The book contains eight enchanting works of fiction portrayed in chilly monochromatic tones. The stories vary considerably in form and mood, though the group achieves a sense of unity through the magical realism pervading each. Some stories lean in a darkly comedic direction, like “Throat,” a vignette in which a woman crosses paths with a man she had previously met at a party; the encounter gets awkward when she momentarily steps away and leaves her unusual pet, a human-dog hybrid, alone in his company. The book’s namesake piece functions more like an oblique puzzle, with fragments of daily life in a retrofuturistic city told through charts of urban landscapes. And more sprawling narratives — like “Meena & Aparna,” an intimate portrait of close friends in conversation, and “Pleasure Palace,” which unravels like a parable across 40 pages — show off her knack for cinematic pacing.
Som's uncanny visual style highlights emotional contrasts: Sharp lines form expressive faces, which are set against soft water-colored backdrops rendered in sepia tones. A dazzling but restrained color palette stops your thumbs at each story's title page. And her meticulous lettering looks chunky and florid, like the enlightened handiwork of an ancient scribe.
Her lifelong interest in cartography bubbles up in subtle ways throughout Apsara Engine, but takes center stage in the allegorical “Swandive,” a story exemplifying the beauty and humor of her work that feels like the beating heart of the collection.
“Swandive” chronicles a pair of desi trans academics, Onima and Amrit, who meet at a conference. As the first panels depict Onima delivering a paper on mapmaking, the quotable dialogue makes a turn toward the esoteric. “I imagine trans geographies to be a means of using cartography as a generative tool rather than a descriptive device … a way to chart possibilities, ways of being that have yet to manifest themselves,” Onima says, capturing the attention of Amrit, gazing from the audience.
Among all the works in Apsara Engine, “Swandive” is notable for how explicitly and poetically it brings the multifacetedness of trans experiences to the fore. After Onima’s presentation wraps up, the two characters bond over drinks at a bar, where their conversation turns to the intersectionality of gender and race, specifically of trans and South Asian American identities. “It’s like being unmoored twice over. It’s like you‘ve lost a culture you never had, and you’re banished from the family you thought you had,” confesses Amrit, with the panels shifting focus between the characters in a natural rhythm that makes you feel like you’re eavesdropping on a private conversation.
Som’s wit shines through here, too, as her introductory panels poke fun at the self-seriousness of academia while also building a setup to the tender twist the story takes in its final pages.
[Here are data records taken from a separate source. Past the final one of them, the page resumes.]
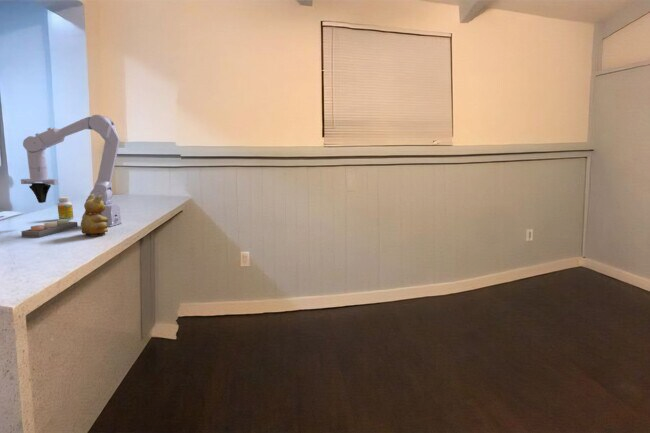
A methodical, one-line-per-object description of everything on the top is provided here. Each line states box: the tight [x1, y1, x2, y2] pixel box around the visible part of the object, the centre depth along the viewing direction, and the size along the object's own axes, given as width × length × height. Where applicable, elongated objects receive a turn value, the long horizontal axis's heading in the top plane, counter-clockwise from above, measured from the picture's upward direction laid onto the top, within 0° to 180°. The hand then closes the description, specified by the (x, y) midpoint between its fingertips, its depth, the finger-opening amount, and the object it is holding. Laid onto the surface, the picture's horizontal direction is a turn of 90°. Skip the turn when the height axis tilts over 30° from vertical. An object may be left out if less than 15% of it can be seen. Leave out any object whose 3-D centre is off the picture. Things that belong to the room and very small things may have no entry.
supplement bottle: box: [56, 196, 74, 221], centre depth 174 cm, size 5×5×10 cm
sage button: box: [56, 219, 70, 225], centre depth 156 cm, size 4×4×2 cm
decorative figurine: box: [80, 194, 109, 237], centre depth 144 cm, size 10×8×15 cm
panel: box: [20, 221, 79, 238], centre depth 151 cm, size 7×19×2 cm, turn 173°
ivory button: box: [43, 221, 57, 228], centre depth 151 cm, size 4×4×2 cm
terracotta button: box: [30, 224, 44, 231], centre depth 145 cm, size 4×4×2 cm
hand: (42, 202), depth 157 cm, fingers closed
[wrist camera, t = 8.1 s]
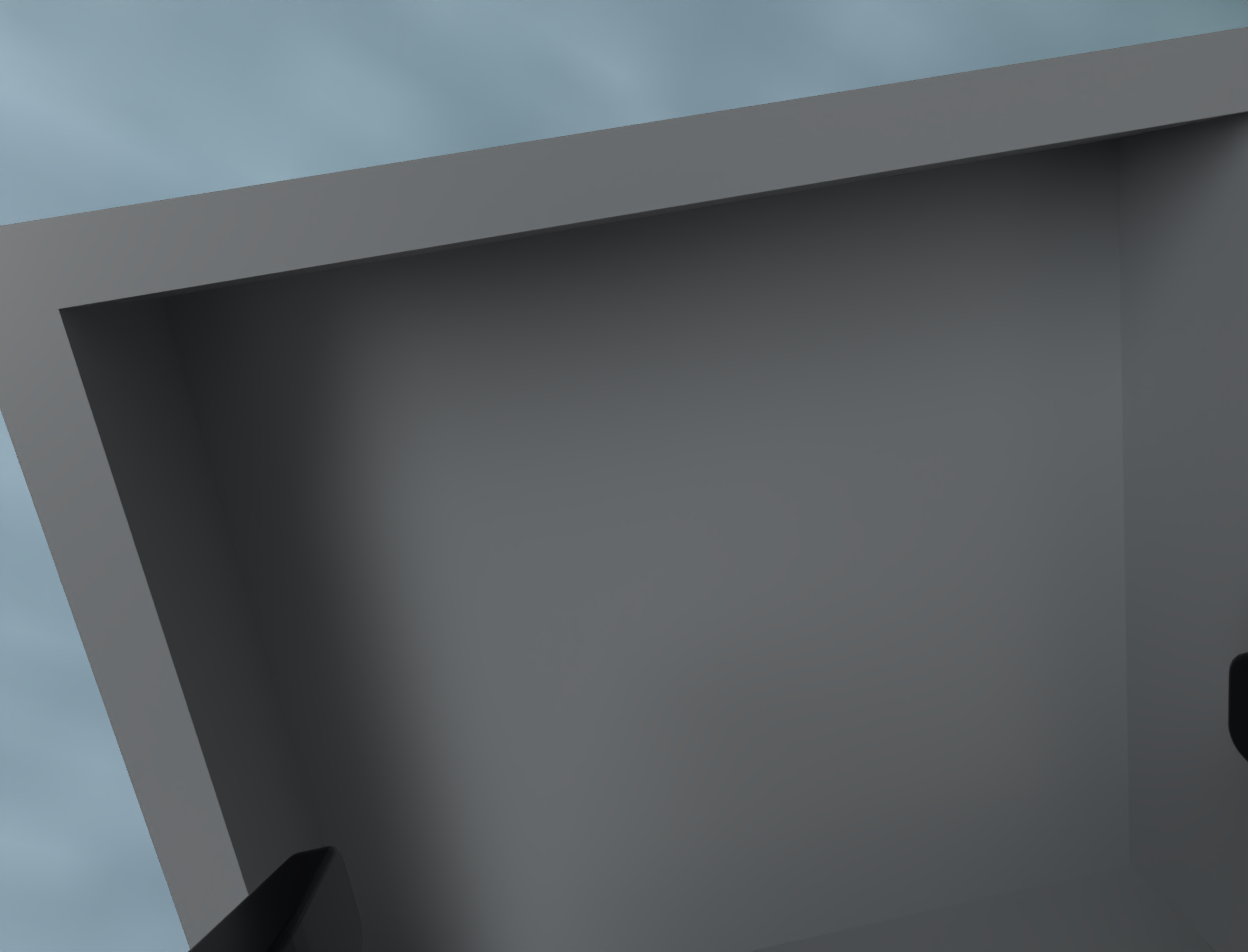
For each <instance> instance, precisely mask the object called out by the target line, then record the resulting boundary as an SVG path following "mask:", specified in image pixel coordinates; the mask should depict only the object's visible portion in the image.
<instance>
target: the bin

After the couple moves upstairs to a hotel suite, Onima startles Amrit when she draws a vial of her own blood, which she dips her fingers into and then begins painting a magical map, literally deploying the theories she presented at the outset of the story. Onima traces a river, bridges, avenues leading to piazzas, an art school built by a lesbian philanthropist, free housing for gender-nonconforming kids, a small park where a group of trans girls plays soccer and so on. As the imaginary city grows district by district, the comics’ panels turn to detailed splash pages, showing the characters interacting with each other in their fully realized fantasy — the trans utopia they’ve manifested together, painted in their own blood.
“As I was drawing and writing the story, I thought the act of drawing within cartography is the same sort of pursuit as claiming, creating, and enabling your own space as a trans or queer person,” she says.
“It’s a metaphor for the way trans people create our own cultures — a way of imagining something that isn’t there and then saying, we are going to live this way. We create our own spaces where we can thrive.”
And with Apsara Engine, Som has manifested such a space for all of us to visit — a portal to a subversive universe that twists our own sense of reality in strange and empowering ways.